> _Text segment_
>>>>>

Big O. Time and Space complexity.
In Computer Science and Programming the way in which we measure the performance and efficiency of algorithms is using Big O notation, denoted O().
Some rules when calculating Big O:
- Different steps when not nested gets added.
- Nested steps gets multiplied, pay close attention to the collection variable name.
- We drop the constants as we are only concerned with how the algorithm scales with repect to the runtime.
- If the inputs are different, we use different variable names.
- In an algorithm we drop the non-dominant terms e.g
O(n + n ^ 2)becomesO(n ^ 2).
Runtime complexity is used to describe the efficiency of a given algorithm as the size of the input grows.
| Big O Notation | Name |
|---|---|
| O(1) | constant |
| O(log n) | logarithmic |
| O(n) | linear |
| O(n log n) | linearithmic |
| O(n ^ 2) | quadratic |
| O(n ^ 3) | cubic |
| O(n ^ y) | polynomial |
| O(2 ^ n) | exponential |
| O(n!) | factorial |
Swift Playgrounds with some runtime examples
In the example below the runtime complexity of calculateAverageAge is O(n), read (big O of n). As the size of the ages array grows the efficiency of this algorithm grows linearly.
It is O(n) since we are iterating through each element, represented as n in the ages array. n is the length of the array.
func calculateAverageAge(_ ages: [Int]) -> Double {
var sumOfAges = 0
for age in ages {
sumOfAges += age
}
return Double(sumOfAges / ages.count)
}The Big O chart below shows common runtime complexities.
In this example the runtimes are added because we finish the work of the first for loop before running the second for loop.
So we conclude that this runtime is O(A + B). We use the variables A and B to represent each array since they are different. If the two arrays were the same the runtime would be for example A + A which would be O(A) since we ignore constants.
func compoundFuncOne(_ arrA: [Int], _ arrB: [Int]) {
for num in arrA {
print(num)
}
for num in arrB {
print(num)
}
}In this example we perform work in the inner for loop for every element in the outer for loop therefore we multiply the runtimes.

<<<<<

> _Job a_
For each statement, say whether it agrees with the Big O text. Answer yes or no, and quote the deciding words from the text.
(i) Constants are kept when calculating Big O.
(ii) Nested steps get multiplied.
(iii) The runtime complexity of calculateAverageAge is O(n).
The Big O text and the records have no connection to each other.

[Stored entries]
>>>>>

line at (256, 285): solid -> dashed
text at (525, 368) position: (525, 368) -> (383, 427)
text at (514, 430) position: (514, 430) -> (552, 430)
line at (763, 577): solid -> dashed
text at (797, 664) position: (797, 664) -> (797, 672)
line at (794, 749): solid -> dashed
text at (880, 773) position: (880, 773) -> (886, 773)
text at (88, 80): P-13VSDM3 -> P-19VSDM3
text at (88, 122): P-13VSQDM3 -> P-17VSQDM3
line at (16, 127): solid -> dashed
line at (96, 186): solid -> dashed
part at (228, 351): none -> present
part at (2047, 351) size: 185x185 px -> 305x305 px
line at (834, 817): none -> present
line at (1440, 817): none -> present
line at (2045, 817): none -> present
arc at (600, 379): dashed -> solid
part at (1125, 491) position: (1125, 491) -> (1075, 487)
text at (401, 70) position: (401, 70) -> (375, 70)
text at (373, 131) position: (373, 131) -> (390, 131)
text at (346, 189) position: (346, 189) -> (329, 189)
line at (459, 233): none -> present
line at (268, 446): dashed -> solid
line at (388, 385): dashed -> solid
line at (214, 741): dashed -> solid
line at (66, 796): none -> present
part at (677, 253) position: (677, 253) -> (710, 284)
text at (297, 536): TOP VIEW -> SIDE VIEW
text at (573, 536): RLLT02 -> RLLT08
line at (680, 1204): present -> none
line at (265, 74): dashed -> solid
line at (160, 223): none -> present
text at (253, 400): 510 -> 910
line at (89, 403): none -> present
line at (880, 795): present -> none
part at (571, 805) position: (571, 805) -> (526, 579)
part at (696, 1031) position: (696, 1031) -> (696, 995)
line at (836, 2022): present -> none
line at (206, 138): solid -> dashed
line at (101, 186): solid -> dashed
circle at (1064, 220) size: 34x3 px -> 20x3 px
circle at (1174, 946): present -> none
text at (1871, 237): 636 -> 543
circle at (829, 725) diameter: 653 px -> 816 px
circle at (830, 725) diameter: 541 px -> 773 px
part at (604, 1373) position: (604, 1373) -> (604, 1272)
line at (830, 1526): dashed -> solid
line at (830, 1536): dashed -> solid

<<<<<

> _Job b_
Output the lines of the records from the first one through the line holding "line at (834, 817): none -> present", inclusive, copying each one without change.

> _Full solution a_
(i) No: "We drop the constants"
(ii) Yes: "Nested steps gets multiplied"
(iii) Yes: "the runtime complexity of calculateAverageAge is O(n)"

> _Full solution b_
line at (256, 285): solid -> dashed
text at (525, 368) position: (525, 368) -> (383, 427)
text at (514, 430) position: (514, 430) -> (552, 430)
line at (763, 577): solid -> dashed
text at (797, 664) position: (797, 664) -> (797, 672)
line at (794, 749): solid -> dashed
text at (880, 773) position: (880, 773) -> (886, 773)
text at (88, 80): P-13VSDM3 -> P-19VSDM3
text at (88, 122): P-13VSQDM3 -> P-17VSQDM3
line at (16, 127): solid -> dashed
line at (96, 186): solid -> dashed
part at (228, 351): none -> present
part at (2047, 351) size: 185x185 px -> 305x305 px
line at (834, 817): none -> present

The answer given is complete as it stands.